Secondary Recovery Conference, 2–3 May, Wichita Falls, Texas
This paper presents numerical solutions or the equations describing the imbibition of water and the countercurrent flow of oil in porous rocks. The imbibition process is of practical importance in recovery of oil from heterogeneous formations and heretofore has been studied principally by experimental means.
Calculations were made for imbibition of water into both linear and radial systems. Imbibition in the linear systems was allowed to take place through one open, or permeable, face of the porous medium studied. In the radial system, water was imbibed inward from the outer radius.
The effects on rate of imbibition of varying the capillary pressure and relative permeability curves, oil viscosity, and the initial water saturation were computed.
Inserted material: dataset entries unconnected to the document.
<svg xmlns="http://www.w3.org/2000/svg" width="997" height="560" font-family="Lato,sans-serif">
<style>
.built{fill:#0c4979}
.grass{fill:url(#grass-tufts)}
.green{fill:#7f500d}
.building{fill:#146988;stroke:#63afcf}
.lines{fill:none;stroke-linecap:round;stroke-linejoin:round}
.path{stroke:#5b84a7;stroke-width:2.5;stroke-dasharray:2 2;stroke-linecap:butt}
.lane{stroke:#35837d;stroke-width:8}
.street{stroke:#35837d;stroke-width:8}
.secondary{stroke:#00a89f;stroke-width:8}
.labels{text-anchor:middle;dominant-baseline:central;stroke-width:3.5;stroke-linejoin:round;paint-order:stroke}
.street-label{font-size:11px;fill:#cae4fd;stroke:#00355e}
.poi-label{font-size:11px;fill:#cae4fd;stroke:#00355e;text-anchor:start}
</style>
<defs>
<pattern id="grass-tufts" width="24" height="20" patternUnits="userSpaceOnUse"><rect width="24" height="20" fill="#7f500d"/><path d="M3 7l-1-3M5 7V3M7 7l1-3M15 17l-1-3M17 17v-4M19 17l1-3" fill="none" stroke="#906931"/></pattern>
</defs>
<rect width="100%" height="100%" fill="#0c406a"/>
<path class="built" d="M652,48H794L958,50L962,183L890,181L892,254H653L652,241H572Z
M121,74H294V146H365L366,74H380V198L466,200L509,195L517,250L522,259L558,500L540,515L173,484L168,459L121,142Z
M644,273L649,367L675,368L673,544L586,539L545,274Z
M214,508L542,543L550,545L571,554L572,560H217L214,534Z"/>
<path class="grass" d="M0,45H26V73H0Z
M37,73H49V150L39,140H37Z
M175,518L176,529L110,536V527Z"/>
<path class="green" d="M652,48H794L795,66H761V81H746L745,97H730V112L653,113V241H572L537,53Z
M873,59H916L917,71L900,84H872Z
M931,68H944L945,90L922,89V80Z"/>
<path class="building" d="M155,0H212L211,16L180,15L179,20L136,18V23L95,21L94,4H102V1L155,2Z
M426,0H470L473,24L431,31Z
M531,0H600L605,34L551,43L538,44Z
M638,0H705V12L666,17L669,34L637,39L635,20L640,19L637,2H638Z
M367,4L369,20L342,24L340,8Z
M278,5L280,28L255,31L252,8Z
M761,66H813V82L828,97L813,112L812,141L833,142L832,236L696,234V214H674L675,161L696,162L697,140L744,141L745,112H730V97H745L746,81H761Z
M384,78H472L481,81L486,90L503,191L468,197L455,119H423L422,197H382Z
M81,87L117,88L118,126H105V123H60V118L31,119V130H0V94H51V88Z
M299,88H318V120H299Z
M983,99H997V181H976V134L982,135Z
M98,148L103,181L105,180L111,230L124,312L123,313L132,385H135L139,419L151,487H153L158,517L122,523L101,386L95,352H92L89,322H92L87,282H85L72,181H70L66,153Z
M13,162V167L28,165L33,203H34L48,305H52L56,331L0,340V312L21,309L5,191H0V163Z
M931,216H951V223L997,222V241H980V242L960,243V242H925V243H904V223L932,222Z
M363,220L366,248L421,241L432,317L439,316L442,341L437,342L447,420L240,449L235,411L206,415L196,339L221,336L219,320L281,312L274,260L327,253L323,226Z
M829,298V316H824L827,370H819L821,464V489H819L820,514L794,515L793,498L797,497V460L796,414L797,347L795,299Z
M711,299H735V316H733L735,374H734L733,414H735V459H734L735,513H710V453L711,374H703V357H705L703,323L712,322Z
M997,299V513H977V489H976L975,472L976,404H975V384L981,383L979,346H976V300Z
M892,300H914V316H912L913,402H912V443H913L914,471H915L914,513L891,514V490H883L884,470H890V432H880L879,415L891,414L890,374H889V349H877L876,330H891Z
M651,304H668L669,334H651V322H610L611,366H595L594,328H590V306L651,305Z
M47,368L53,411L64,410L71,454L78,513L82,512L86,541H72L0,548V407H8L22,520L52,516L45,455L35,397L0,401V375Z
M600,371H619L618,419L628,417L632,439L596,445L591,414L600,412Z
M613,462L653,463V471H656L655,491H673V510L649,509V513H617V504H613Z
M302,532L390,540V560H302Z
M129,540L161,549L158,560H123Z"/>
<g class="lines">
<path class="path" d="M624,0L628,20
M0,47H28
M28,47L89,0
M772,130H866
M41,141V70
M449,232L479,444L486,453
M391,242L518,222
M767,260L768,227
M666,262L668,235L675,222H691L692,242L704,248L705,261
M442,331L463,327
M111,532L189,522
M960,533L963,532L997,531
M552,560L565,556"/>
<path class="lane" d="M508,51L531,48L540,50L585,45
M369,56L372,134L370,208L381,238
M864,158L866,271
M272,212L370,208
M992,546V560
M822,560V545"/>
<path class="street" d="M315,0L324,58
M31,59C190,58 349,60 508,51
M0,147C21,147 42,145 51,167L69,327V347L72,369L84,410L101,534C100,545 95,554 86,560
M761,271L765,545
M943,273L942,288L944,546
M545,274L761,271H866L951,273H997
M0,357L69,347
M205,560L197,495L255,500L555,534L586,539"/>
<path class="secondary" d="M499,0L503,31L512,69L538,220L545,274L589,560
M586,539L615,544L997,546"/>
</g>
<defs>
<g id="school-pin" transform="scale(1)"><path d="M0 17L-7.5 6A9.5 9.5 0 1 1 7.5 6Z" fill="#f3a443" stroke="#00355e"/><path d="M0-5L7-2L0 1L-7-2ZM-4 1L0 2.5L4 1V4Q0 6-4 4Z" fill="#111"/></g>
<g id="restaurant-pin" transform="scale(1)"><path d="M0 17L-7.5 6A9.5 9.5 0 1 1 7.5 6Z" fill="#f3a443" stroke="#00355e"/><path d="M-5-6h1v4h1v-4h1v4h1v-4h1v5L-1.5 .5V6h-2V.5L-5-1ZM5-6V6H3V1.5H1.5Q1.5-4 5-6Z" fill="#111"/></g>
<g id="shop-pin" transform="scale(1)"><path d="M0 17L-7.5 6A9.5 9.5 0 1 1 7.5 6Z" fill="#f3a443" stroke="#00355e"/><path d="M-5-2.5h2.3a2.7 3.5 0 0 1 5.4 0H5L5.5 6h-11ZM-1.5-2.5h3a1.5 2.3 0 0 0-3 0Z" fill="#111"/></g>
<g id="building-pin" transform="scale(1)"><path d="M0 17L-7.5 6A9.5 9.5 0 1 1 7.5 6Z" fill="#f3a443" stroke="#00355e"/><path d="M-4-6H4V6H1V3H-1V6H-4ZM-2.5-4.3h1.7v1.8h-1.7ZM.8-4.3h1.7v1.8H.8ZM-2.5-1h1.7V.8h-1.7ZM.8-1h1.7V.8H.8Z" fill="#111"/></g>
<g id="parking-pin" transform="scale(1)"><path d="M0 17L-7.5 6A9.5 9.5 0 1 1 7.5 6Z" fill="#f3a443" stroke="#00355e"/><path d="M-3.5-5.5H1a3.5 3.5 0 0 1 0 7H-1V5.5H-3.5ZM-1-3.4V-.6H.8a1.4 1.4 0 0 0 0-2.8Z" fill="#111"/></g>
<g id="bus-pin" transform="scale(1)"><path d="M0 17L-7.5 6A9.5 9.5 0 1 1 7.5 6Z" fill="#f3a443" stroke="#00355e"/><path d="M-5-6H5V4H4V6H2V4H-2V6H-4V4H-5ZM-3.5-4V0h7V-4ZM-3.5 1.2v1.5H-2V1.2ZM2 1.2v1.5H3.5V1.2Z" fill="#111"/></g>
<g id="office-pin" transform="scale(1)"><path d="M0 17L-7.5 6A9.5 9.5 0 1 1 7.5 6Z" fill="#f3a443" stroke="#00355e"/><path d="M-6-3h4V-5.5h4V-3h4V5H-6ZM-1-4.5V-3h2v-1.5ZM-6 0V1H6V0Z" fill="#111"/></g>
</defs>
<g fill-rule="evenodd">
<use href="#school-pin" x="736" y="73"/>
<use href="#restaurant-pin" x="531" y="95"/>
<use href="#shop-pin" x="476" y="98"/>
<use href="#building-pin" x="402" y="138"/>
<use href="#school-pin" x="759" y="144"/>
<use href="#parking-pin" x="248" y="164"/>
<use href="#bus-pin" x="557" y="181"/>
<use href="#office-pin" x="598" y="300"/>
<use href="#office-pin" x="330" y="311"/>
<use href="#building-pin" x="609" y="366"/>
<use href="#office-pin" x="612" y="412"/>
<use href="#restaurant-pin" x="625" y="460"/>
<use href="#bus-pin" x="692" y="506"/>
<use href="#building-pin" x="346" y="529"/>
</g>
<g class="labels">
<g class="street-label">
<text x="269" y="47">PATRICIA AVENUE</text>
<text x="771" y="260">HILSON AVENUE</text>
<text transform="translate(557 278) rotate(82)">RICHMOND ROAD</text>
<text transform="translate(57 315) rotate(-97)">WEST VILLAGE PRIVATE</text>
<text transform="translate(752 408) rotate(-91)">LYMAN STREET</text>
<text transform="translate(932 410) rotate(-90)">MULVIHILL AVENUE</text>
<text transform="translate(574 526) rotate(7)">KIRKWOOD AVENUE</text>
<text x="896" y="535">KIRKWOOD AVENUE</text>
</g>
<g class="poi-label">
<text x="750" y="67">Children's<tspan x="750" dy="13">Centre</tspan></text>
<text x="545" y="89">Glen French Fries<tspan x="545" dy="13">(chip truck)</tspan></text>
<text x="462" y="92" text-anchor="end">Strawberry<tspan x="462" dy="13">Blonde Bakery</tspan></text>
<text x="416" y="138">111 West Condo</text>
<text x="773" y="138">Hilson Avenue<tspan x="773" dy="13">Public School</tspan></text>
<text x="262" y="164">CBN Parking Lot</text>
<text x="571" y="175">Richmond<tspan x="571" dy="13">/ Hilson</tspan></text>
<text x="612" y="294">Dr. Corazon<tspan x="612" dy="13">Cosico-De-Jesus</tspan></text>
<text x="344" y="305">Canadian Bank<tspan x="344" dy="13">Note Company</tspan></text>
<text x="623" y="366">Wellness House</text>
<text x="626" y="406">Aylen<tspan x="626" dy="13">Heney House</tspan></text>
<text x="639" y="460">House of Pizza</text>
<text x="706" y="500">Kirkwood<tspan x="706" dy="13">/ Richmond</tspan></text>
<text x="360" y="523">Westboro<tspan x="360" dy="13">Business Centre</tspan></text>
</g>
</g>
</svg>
For each case studied, the rate of water imbibition and the saturation and pressure profiles were calculated as functions of time.
The results of these calculations indicate that for the porous medium studied, the time required to imbibe a fixed volume of water of a certain viscosity is approximately proportional to the square root of the viscosity of the reservoir oil whenever the oil viscosity is greater than the water viscosity. Results are also presented illustrating the effects on rate of imbibition of the other variables studied.
The process of imbibition, or spontaneous flow of fluids in porous media under the influence of capillary pressure gradients, occurs wherever there exist capillary pressure gradients in permeable rock which are not exactly balanced by opposing pressure gradients such as those resulting from the influence of gravity. The importance of such capillary movement in the displacement of oil by water or gas was recognized in early investigations and described by Leverett, Lewis, and True in 1942. The methods advanced by these authors for the study of the process by use of dynamically scaled models were rendered more general and flexible by the research of later workers. The influence of capillary forces in laboratory waterfloods has also been discussed by several authors.